As it is, the IRS is asked to do far more than originally conceived. On top of handling tax returns from a steadily expanding population, it has been handed the job of administering a slew of government programs that have nothing to do with collecting taxes. It had to take on enforcement of the Foreign Account Tax Compliance Act and the Affordable Care Act when they became law. It has to manage the EITC as described above because deciding on amounts due and sending millions of checks are based on the income tax returns the IRS receives. It was the IRS that suddenly had to process all three stimulus checks because it has the data — people's physical addresses, the bank transfer routing codes submitted by everyone who'd ever gotten an electronic refund. This demand landed in the agency's lap without a thought to workload consequences. So at the end of the current tax season the IRS had a backlog of 35.3 million unprocessed tax returns. And now it falls to the IRS to issue the $250 to $300 payments to all taxpayers with children under 17 in age every month for a year — and possibly for good if the program is extended — because it knows who has child dependents.

All this is somehow managed with legacy information technology that is reportedly among the oldest in the entire federal government. Symptomatic is that, as in the rest of the federal government for the most part, the computer language used is Cobol. Cobol was created more than a half-century ago.
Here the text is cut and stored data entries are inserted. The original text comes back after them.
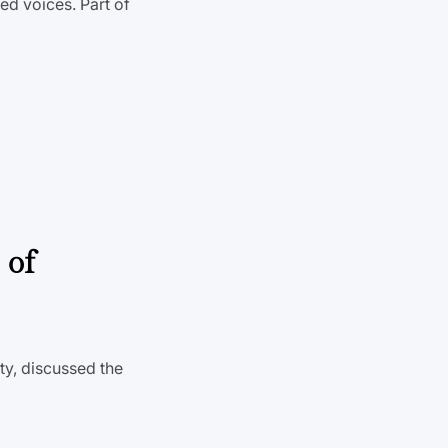
ed voices. Part of
 of
ty, discussed the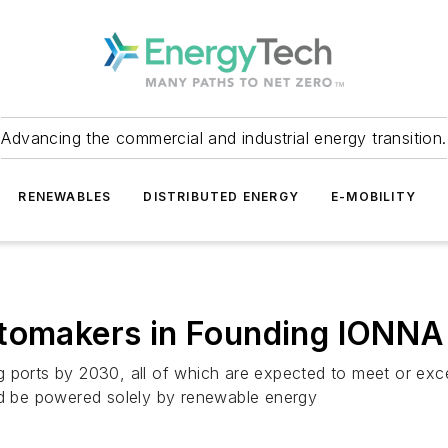
Advancing the commercial and industrial energy transition.
RENEWABLES
DISTRIBUTED ENERGY
E-MOBILITY
utomakers in Founding IONN
g ports by 2030, all of which are expected to meet or exc
and be powered solely by renewable energy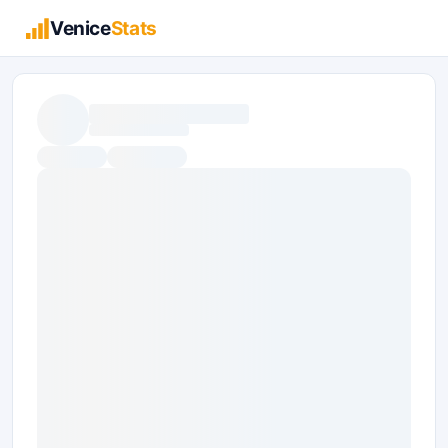
Venice
Stats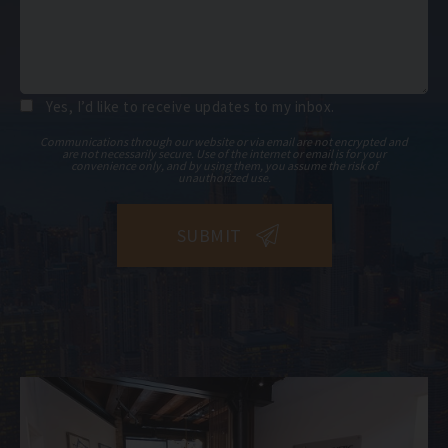
Yes, I’d like to receive updates to my inbox.
Communications through our website or via email are not encrypted and
are not necessarily secure. Use of the internet or email is for your
convenience only, and by using them, you assume the risk of
unauthorized use.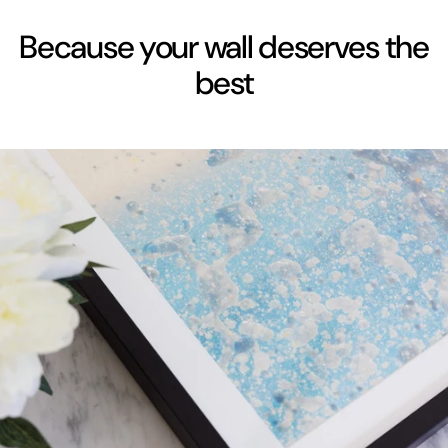
Because your wall deserves the
best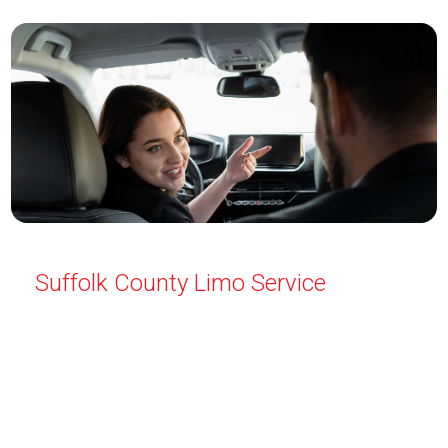
Suffolk County Limo Service
Travel in style with Limo Service Suffolk County. We
offer luxury transportation for all occasions—airport
pickups, weddings, proms, and more. Safe and
professional service every time. Reserve your
limousine today for a smooth, elegant ride.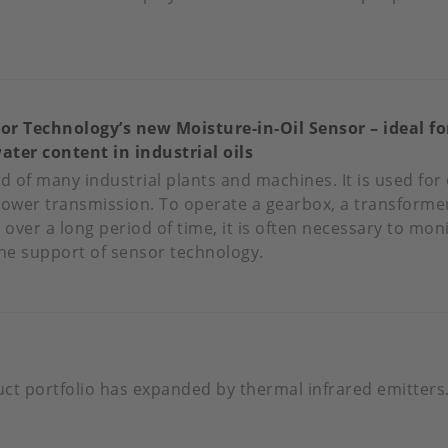
OUT
PPY
RTHDAY
or Technology’s new Moisture-in-Oil Sensor – ideal f
ater content in industrial oils
ZNOV!
ood of many industrial plants and machines. It is used for 
power transmission. To operate a gearbox, a transformer
 over a long period of time, it is often necessary to mon
the support of sensor technology.
OUT
NOVATIVE
NSOR
CHNOLOGY’S
W
ct portfolio has expanded by thermal infrared emitters
ISTURE-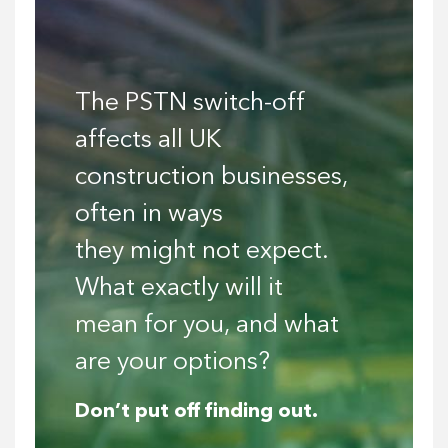
The PSTN switch-off
affects all UK
construction businesses,
often in ways
they might not expect.
What exactly will it
mean for you, and what
are your options?
Don’t put off finding out.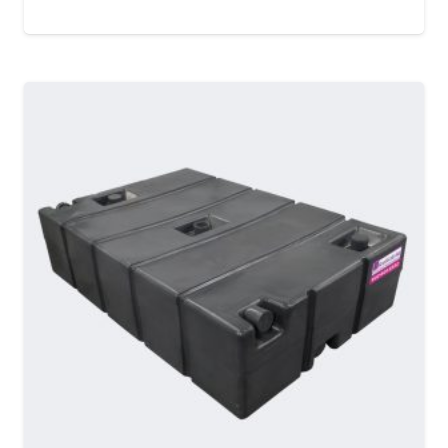
MORE DETAILS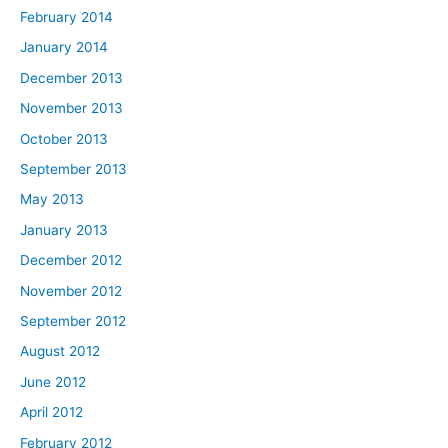
February 2014
January 2014
December 2013
November 2013
October 2013
September 2013
May 2013
January 2013
December 2012
November 2012
September 2012
August 2012
June 2012
April 2012
February 2012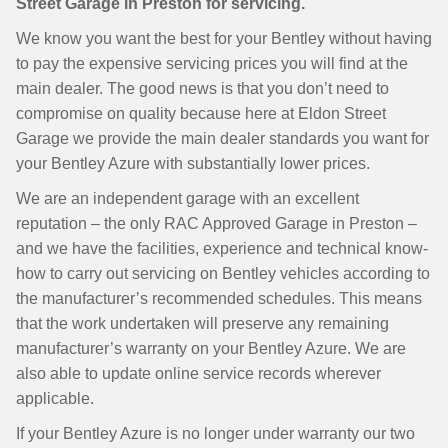
Street Garage in Preston for servicing.
We know you want the best for your Bentley without having
to pay the expensive servicing prices you will find at the
main dealer. The good news is that you don’t need to
compromise on quality because here at Eldon Street
Garage we provide the main dealer standards you want for
your Bentley Azure with substantially lower prices.
We are an independent garage with an excellent
reputation – the only RAC Approved Garage in Preston –
and we have the facilities, experience and technical know-
how to carry out servicing on Bentley vehicles according to
the manufacturer’s recommended schedules. This means
that the work undertaken will preserve any remaining
manufacturer’s warranty on your Bentley Azure. We are
also able to update online service records wherever
applicable.
If your Bentley Azure is no longer under warranty our two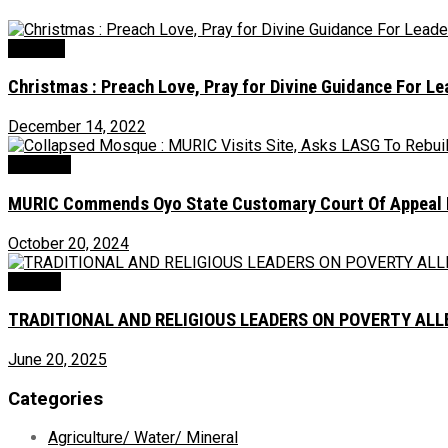
Religion
Christmas : Preach Love, Pray for Divine Guidance For L
December 14, 2022
Judiciary
MURIC Commends Oyo State Customary Court Of Appeal Fo
October 20, 2024
Opinion
TRADITIONAL AND RELIGIOUS LEADERS ON POVERTY ALLEV
June 20, 2025
Categories
Agriculture/ Water/ Mineral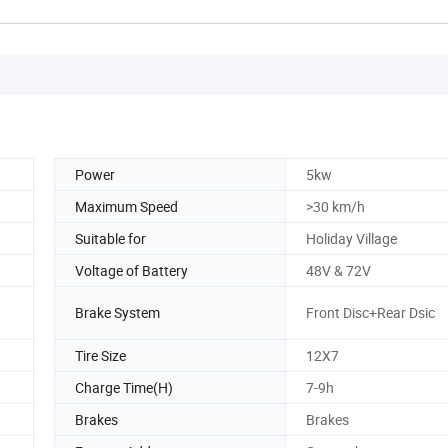
Power
5kw
Maximum Speed
>30 km/h
Suitable for
Holiday Village
Voltage of Battery
48V & 72V
Brake System
Front Disc+Rear Dsic
Tire Size
12X7
Charge Time(H)
7-9h
Brakes
Brakes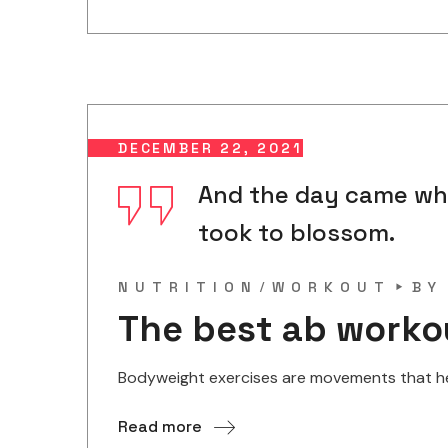
DECEMBER 22, 2021
And the day came when
took to blossom.
NUTRITION
WORKOUT
B
The best ab worko
Bodyweight exercises are movements that help
Read more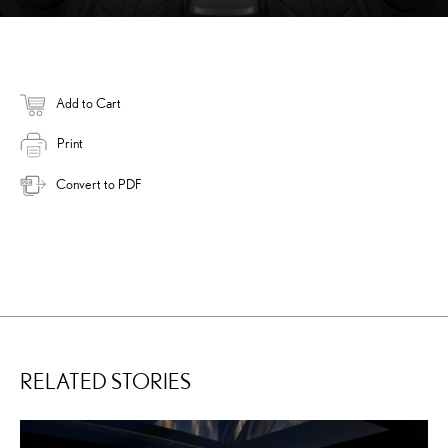
Add to Cart
Print
Convert to PDF
RELATED STORIES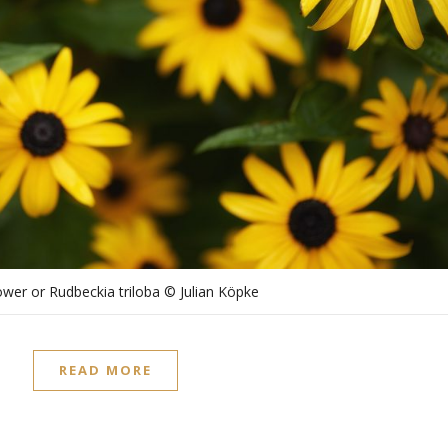
wer or Rudbeckia triloba © Julian Köpke
READ MORE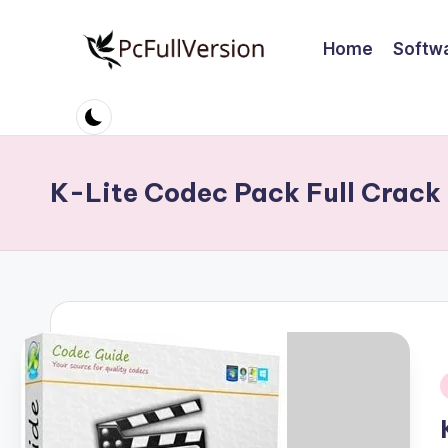
Home
Softw
Skip
to
P
PC
content
Software
c
Free
S
Download
K-Lite Codec Pack Full Crack
Full
o
Version
ft
w
a
r
i
e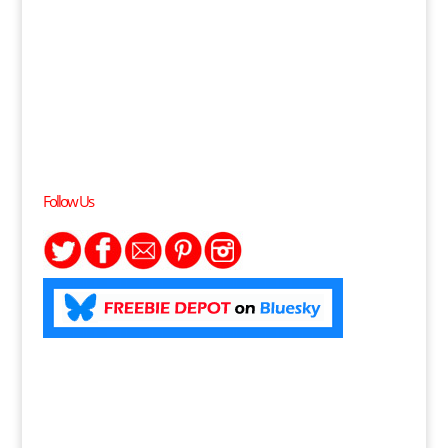
Follow Us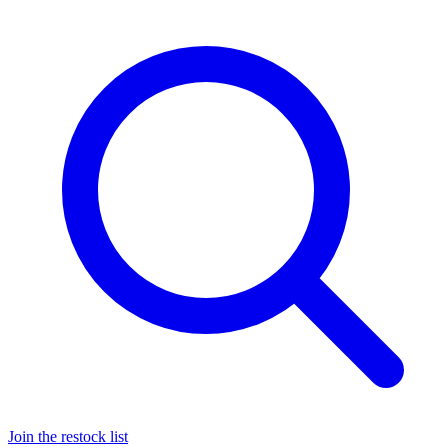
Join the restock list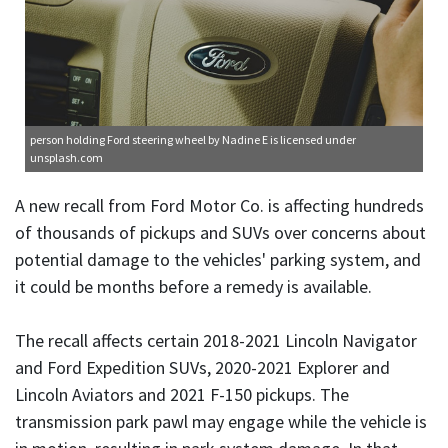
person holding Ford steering wheel
by Nadine E is licensed under
unsplash.com
A new recall from Ford Motor Co. is affecting hundreds
of thousands of pickups and SUVs over concerns about
potential damage to the vehicles' parking system, and
it could be months before a remedy is available.
The recall affects certain 2018-2021 Lincoln Navigator
and Ford Expedition SUVs, 2020-2021 Explorer and
Lincoln Aviators and 2021 F-150 pickups. The
transmission park pawl may engage while the vehicle is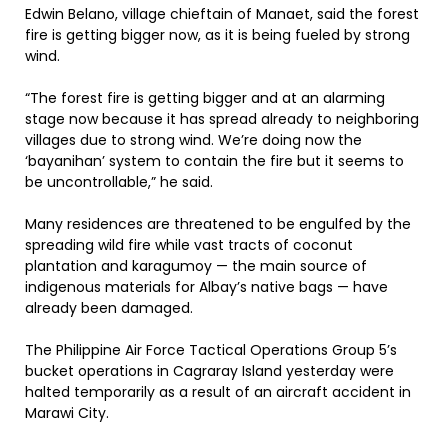
Edwin Belano, village chieftain of Manaet, said the forest
fire is getting bigger now, as it is being fueled by strong
wind.
“The forest fire is getting bigger and at an alarming
stage now because it has spread already to neighboring
villages due to strong wind. We’re doing now the
‘bayanihan’ system to contain the fire but it seems to
be uncontrollable,” he said.
Many residences are threatened to be engulfed by the
spreading wild fire while vast tracts of coconut
plantation and karagumoy — the main source of
indigenous materials for Albay’s native bags — have
already been damaged.
The Philippine Air Force Tactical Operations Group 5’s
bucket operations in Cagraray Island yesterday were
halted temporarily as a result of an aircraft accident in
Marawi City.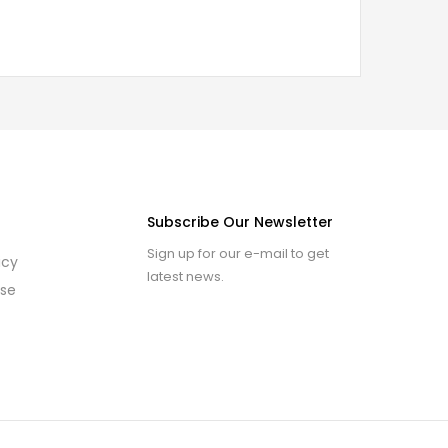
Subscribe Our Newsletter
Sign up for our e-mail to get
icy
latest news.
use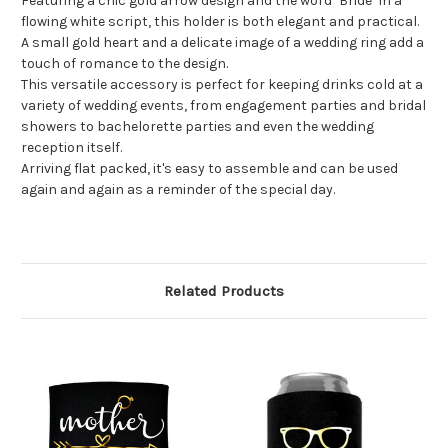
Featuring a chic gold arrow design and the word "Bride" in a
flowing white script, this holder is both elegant and practical.
A small gold heart and a delicate image of a wedding ring add a
touch of romance to the design.
This versatile accessory is perfect for keeping drinks cold at a
variety of wedding events, from engagement parties and bridal
showers to bachelorette parties and even the wedding
reception itself.
Arriving flat packed, it's easy to assemble and can be used
again and again as a reminder of the special day.
Related Products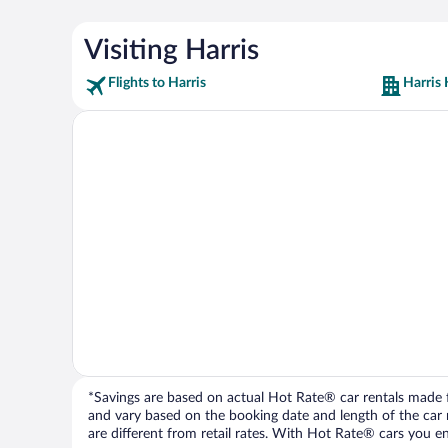
Visiting Harris
Flights to Harris
Harris 
*Savings are based on actual Hot Rate® car rentals made fr
and vary based on the booking date and length of the car ren
are different from retail rates. With Hot Rate® cars you ent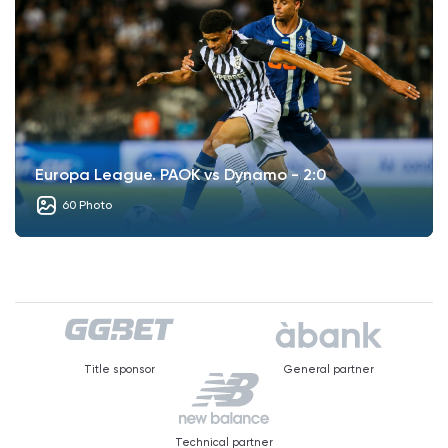
Europa League. PAOK vs Dynamo - 2:0
60 Photo
Title sponsor
General partner
Technical partner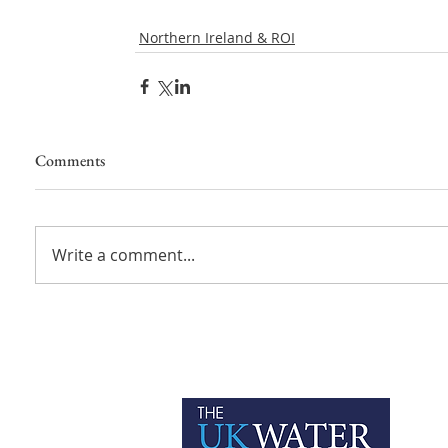
Northern Ireland & ROI
Comments
Write a comment...
P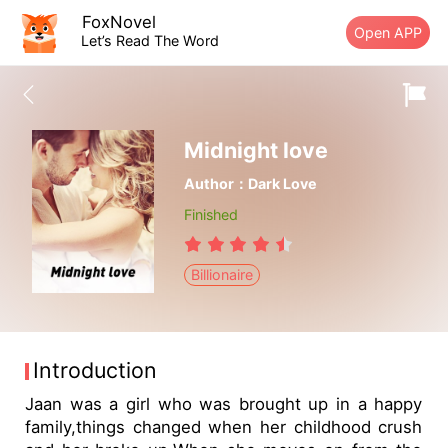
FoxNovel
Open APP
Let’s Read The Word
Midnight love
Author：Dark Love
Finished
Billionaire
Introduction
Jaan was a girl who was brought up in a happy
family,things changed when her childhood crush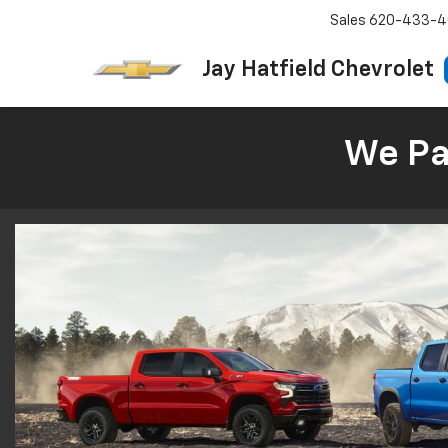
Sales
620-433-4
Jay Hatfield Chevrolet
We Pay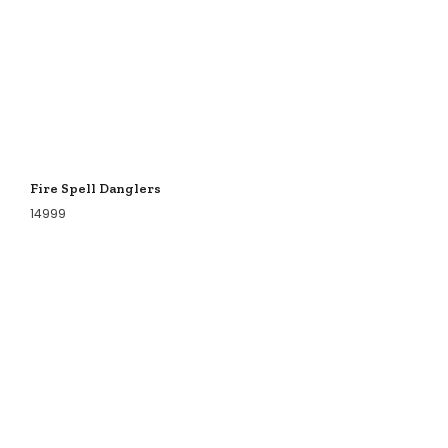
Fire Spell Danglers
14999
When you make one of the 95 million phone calls (the 2018 count) that Americans make to the IRS each year and are on hold for 41 minutes (2019 average) reserve your rage not for the IRS but for Republicans and their fiscal starvation diet.

1 Comment for “Republicans Cripple the IRS to Serve the Rich, Starve Government”

  1. Dr David Barnett

    The inexorable growth of government is analogous to cancer. All mature empires in history have succumbed to it. Why should the West, and its, leader, the USA, be different? From where I stand the cancer is looking terminal.

    P.S. There is nothing wrong with the IRS tha abolition wouldn’t fix.